4.3 Het oordeel van de rechtbank
[naam slachtoffer 1] en [naam slachtoffer 2 en getuige] hebben aangifte gedaan dat zij ’s avonds op 10 december 2005 in de woning van [naam slachtoffer 1] zijn overvallen door twee personen met bivakmutsen op. Daarbij is geweld gebruikt – zo zou [naam slachtoffer 1] op de grond zijn gegooid – en is met geweld gedreigd. De overvallers zouden telefoons en geld hebben gestolen.
De enige concrete aanwijzing in het dossier dat verdachte in de woning is geweest ten tijde van deze overval, is de in de woning gevonden bivakmuts. Deze is van het hoofd van een van de overvallers getrokken.
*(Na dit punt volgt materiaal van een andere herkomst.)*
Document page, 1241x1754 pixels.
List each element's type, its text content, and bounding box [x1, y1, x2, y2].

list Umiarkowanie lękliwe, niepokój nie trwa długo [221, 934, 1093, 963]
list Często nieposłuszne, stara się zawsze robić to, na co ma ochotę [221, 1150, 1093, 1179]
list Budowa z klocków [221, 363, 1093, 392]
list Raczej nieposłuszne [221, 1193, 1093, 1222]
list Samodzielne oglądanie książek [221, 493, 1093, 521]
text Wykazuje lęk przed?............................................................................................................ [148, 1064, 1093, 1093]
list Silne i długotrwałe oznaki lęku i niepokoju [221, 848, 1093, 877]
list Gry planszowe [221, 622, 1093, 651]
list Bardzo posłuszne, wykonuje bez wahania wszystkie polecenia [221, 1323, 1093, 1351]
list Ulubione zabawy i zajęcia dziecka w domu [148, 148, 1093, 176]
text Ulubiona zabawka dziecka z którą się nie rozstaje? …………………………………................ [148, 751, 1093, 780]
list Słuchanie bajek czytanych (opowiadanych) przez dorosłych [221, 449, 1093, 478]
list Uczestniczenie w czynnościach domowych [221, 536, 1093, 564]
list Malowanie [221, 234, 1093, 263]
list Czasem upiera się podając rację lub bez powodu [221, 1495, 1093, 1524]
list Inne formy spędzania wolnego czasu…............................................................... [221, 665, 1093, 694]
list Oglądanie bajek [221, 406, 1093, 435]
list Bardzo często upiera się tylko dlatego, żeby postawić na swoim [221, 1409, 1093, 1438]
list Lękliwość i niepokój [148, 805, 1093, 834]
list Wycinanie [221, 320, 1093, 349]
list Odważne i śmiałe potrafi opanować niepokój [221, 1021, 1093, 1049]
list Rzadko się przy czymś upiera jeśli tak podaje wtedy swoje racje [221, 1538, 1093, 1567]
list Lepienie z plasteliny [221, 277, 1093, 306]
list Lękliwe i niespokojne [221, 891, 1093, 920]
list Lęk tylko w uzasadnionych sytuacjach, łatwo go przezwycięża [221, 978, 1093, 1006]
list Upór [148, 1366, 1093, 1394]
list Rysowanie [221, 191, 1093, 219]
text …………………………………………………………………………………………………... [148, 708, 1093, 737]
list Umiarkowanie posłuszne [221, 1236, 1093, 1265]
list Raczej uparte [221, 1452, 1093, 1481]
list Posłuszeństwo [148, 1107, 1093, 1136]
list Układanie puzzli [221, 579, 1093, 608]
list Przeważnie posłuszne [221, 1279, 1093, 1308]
Er is celmateriaal op aangetroffen afkomstig van verdachte en ten minste één ander individu. Dat verdachte dus een van de overvallers is geweest, kan niet als conclusie worden getrokken, omdat niet valt uit te sluiten dat het juist de persoon was van wie ook celmateriaal is aangetroffen, die daar de overval pleegde.
In dit verband moet verder worden opgemerkt dat getuige [naam slachtoffer 2 en getuige] heeft verklaard op enig moment tijdens de overval het gezicht van beide overvallers te hebben gezien. Zij heeft hen toen niet herkend noch tijdens een later gehouden fotoconfrontatie. Wel heeft zij toen bij de foto van verdachte opgemerkt “die is het zeker niet”.
In het dossier is de enige andere link met verdachte het kenteken van de door [naam slachtoffer 2 en getuige] kort na de overval waargenomen auto. Het kenteken van deze auto lijkt op het kenteken van de bij verdachte in gebruik zijnde auto of is eraan gelijk – nu in het dossier niet consequent van hetzelfde kenteken is uitgegaan, bestaat onduidelijkheid of [naam slachtoffer 2 en getuige] toen de bij verdachte in gebruik zijnde auto heeft gezien of een andere auto.
Al met al is er geen sluitend bewijs dat verdachte een van de overvallers in de woning van [naam slachtoffer 1] is geweest op 10 december 2005. De rechtbank zal verdachte dan ook vrijspreken.
5 De benadeelde partij
De benadeelde partij [naam en adres slachtoffer 1], vordert een schadevergoeding van € 1.620,00.
Gelet op de omstandigheid dat de verdachte ten aanzien van het ten laste gelegde feit zal worden vrijgesproken, kan de benadeelde partij [naam slachtoffer 1] niet in haar vordering worden ontvangen.
6 De beslissing
De rechtbank:
Vrijspraak
- spreekt verdachte vrij van het tenlastegelegde;
Benadeelde partijen
- verklaart de benadeelde partij [naam en adres slachtoffer 1], in haar vordering niet-ontvankelijk;
- veroordeelt de benadeelde partij [naam slachtoffer 1] in de kosten, door verdachte ter verdediging tegen de vordering gemaakt, begroot op nihil.
Dit vonnis is gewezen door mr. S.V. Pelsser, voorzitter, mr. M.C.A.E. van Binnebeke en mr. C.G.A. Wouters, rechters, in tegenwoordigheid van mr. S. Schmeets, en is uitgesproken ter openbare terechtzitting op 2 december 2008.